Traffic reminds me of many things. It reminds me of unfulfilled dreams in middle-class homes and lovers waiting for someone who never intended to return; in short, it reminds me of helplessness, and not just any helplessness, but one inflicted onto the self. Like the crowds never realise that they are the very problem they blame when individually commenting on how crowded the city has become, people who bring about problems now and then would do well to realise they were the problems themselves. Even if not entirely, they at least played some part in it. But as I walked to the cafe, I shrugged off this thought. I had wrapped the day early. We cannot all worry about the world at all times; that, too, is a luxury. We have work to do and bills to pay, and if we have an hour, coffee to savour and not just drink as a means to getting through the day.

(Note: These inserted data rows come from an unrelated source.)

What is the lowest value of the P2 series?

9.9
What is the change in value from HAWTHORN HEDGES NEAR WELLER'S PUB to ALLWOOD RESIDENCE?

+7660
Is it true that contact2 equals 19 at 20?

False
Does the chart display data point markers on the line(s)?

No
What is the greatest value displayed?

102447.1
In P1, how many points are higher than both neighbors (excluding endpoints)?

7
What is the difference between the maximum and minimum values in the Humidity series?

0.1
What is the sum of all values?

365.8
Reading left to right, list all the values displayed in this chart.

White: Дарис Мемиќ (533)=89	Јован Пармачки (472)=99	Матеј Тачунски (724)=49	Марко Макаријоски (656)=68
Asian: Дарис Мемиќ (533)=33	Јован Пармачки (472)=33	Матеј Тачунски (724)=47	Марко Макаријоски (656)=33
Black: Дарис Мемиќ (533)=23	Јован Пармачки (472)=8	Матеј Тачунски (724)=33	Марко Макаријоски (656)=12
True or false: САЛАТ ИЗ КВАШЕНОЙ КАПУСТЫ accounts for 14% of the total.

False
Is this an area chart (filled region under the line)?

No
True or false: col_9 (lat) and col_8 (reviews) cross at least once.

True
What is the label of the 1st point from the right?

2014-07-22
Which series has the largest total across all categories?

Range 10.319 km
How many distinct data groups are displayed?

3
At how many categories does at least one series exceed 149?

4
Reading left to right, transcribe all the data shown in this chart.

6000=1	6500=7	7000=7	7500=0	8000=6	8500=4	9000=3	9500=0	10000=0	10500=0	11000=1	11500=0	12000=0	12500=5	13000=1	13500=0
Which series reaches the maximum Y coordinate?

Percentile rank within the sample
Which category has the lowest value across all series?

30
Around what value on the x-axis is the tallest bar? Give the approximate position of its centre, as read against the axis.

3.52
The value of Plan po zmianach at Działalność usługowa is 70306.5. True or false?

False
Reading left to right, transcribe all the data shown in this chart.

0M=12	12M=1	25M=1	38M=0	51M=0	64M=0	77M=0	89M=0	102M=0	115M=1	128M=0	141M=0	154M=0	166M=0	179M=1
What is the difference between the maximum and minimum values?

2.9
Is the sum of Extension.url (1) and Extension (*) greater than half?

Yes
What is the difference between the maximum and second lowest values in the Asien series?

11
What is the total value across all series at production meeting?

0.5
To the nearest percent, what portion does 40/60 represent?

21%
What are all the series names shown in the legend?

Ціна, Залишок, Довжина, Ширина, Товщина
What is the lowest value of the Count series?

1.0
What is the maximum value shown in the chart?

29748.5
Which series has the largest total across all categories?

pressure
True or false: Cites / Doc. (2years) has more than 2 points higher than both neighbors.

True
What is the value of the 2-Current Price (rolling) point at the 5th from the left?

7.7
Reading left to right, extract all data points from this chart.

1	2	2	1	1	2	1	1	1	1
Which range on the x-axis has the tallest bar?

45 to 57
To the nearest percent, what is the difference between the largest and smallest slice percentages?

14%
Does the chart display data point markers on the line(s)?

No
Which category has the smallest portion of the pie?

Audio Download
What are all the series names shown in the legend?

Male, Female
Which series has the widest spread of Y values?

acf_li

This was my moment. This was my hour. I was not intent on giving it away to something I could not solve. We have days we care about the ills of the world, and there are days of vanity. This was a day of vanity. The general person goes to work and then comes home and does this repeatedly throughout the week. Even during this, they have time to sit down, read the news, and say, with all their morbid seriousness, “what a terrible world, what a terrible world indeed.”
No one is as aloof or heartless as to not see how this ship began sinking a long time ago, but that does not mean they cannot enjoy a drink now and then. Life is too short anyhow, and all of us are splashing towards the lifeboats. We do not want to be reminded of the world we live in on some days. Some days, it is only about ending it early, taking a long walk, and sipping coffee, quietly.